Databricks Community

data-engineer-d · ‎03-21-2024

I am trying to ingest hundreds of tables with CDC, where I want to create a generic/dynamic pipeline which can accept parameters (e.g table_name, schema, file path) and run the logic on it. However, I am not able to find a way to pass parameters to pipeline.

PS: I am aware of using the metadata table to iterate however I might trigger the pipeline using the REST API by passing parameters to it.
Also, I cannot use pipeline configurations for this as they can't be passed dynamically before triggering execution.

Gilg · ‎03-21-2024

If you have different folders for each of your source tables, you can leverage python loops to naturally iterate over the folders.

To do this, you need to create a create_pipeline function that has table_name, schema, path as your parameters.
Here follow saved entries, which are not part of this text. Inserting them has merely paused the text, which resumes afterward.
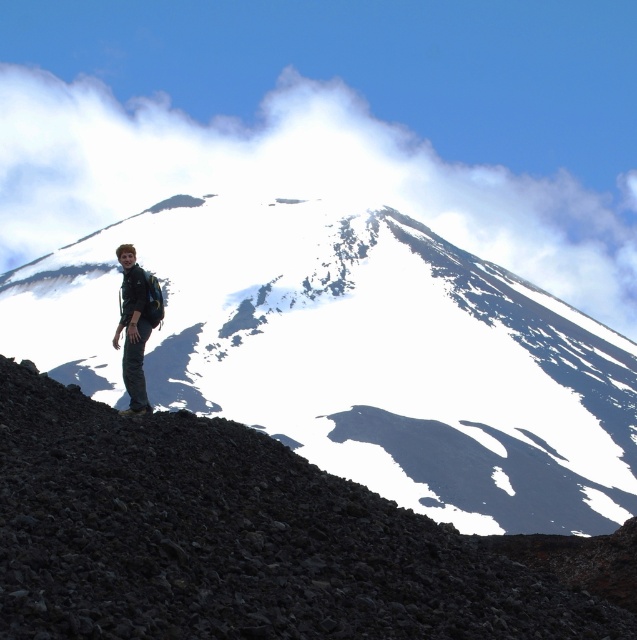
Question: Is dark gray gravel at lower left to the right of matte black jacket at lower left from the viewer's perspective?

Choices:
 (A) no
 (B) yes

Answer: (B)

Question: Which point appears closest to the camera in this image?

Choices:
 (A) (527, 225)
 (B) (562, 612)

Answer: (B)

Question: Can you confirm if dark gray gravel at lower left is smaller than matte black jacket at lower left?

Choices:
 (A) no
 (B) yes

Answer: (A)

Question: Can you confirm if snowy rocky mountain at center is wider than matte black jacket at lower left?

Choices:
 (A) yes
 (B) no

Answer: (A)

Question: Which of these objects is positioned farthest from the white fluffy cloud at upper center?

Choices:
 (A) dark gray gravel at lower left
 (B) matte black jacket at lower left
 (C) snowy rocky mountain at center

Answer: (B)

Question: Which object is the closest to the dark gray gravel at lower left?

Choices:
 (A) white fluffy cloud at upper center
 (B) snowy rocky mountain at center

Answer: (B)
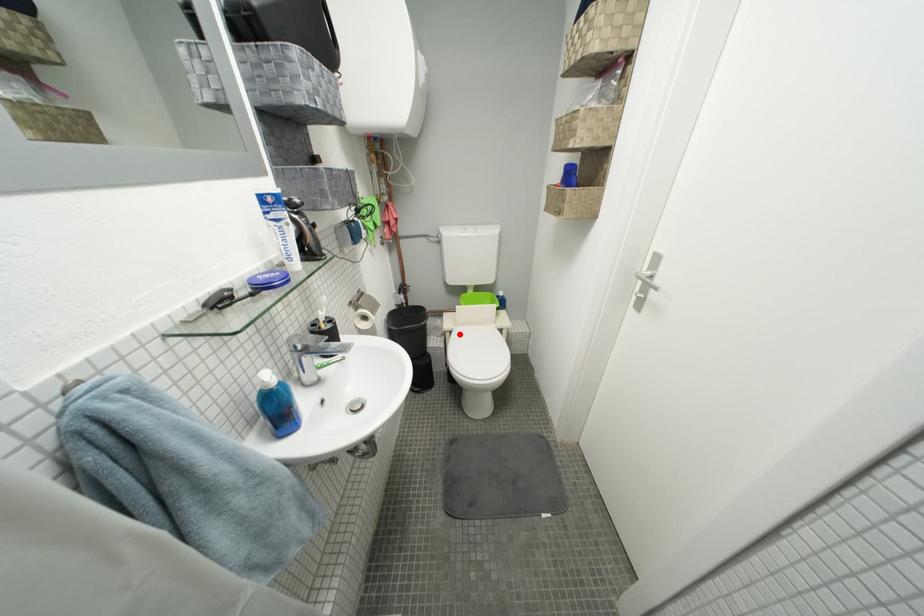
Inside this function, you have your DLT function that creates your raw or bronze table which your parameter will be use.

You can then simply call the main function and loop it for each folder you have in your path using dbutils.
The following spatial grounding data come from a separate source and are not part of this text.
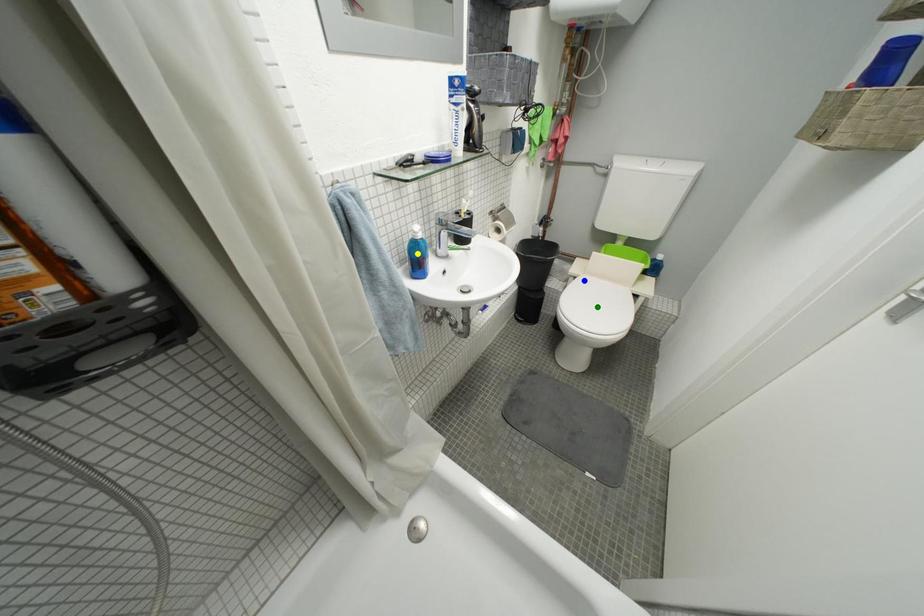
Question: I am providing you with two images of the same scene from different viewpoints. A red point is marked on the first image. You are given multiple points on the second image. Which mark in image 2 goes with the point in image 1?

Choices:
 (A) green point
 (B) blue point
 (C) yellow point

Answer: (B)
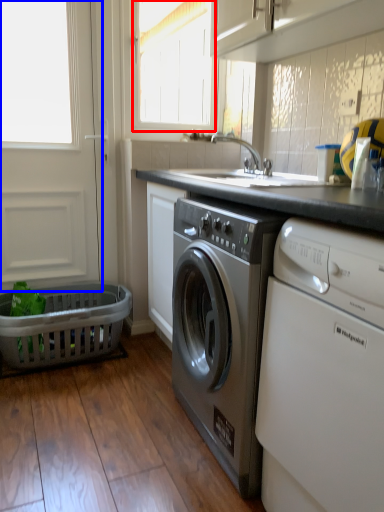
Question: Which point is further to the camera, window (highlighted by a red box) or screen door (highlighted by a blue box)?

Choices:
 (A) window
 (B) screen door

Answer: (A)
for folder in dbutils.fs.ls("<your path>"):
  table_name = folder.name[:-1]
  create_pipeline(table_name, schema, path)

data-engineer-d · ‎03-22-2024

Hi @Gilg , Thank you for your response.
However, as I am working on Unity catalog this solution might not be suitable for me, also the plan is to use another orchestrator to trigger jobs so parameters need to come separately.

Gilg · ‎03-22-2024

the method that I mentioned will definitely work with workspaces that has UC enabled as I am doing the same.
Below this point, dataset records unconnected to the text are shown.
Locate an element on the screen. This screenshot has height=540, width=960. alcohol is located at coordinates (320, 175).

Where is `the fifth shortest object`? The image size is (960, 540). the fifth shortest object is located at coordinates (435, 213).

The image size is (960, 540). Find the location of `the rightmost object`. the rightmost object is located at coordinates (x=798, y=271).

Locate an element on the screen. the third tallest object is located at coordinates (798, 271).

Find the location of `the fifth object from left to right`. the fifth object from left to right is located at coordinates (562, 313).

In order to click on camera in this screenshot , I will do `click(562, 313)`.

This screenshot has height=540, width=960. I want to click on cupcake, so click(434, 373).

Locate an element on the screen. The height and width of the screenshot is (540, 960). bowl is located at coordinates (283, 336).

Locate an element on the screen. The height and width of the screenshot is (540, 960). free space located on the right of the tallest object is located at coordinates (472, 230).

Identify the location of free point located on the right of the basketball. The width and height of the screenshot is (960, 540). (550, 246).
Also I think I misinterpret what you mean by schema, are you talking about catalog schema or data schema? If catalog schema then you just need to remove it from the functions and then create a separate pipeline for tables in a different catalog schema.

not sure what orchestration tool you are planning to use but this will work using Databricks workflow and ADF. You can even built your own ETL framwork using Databricks.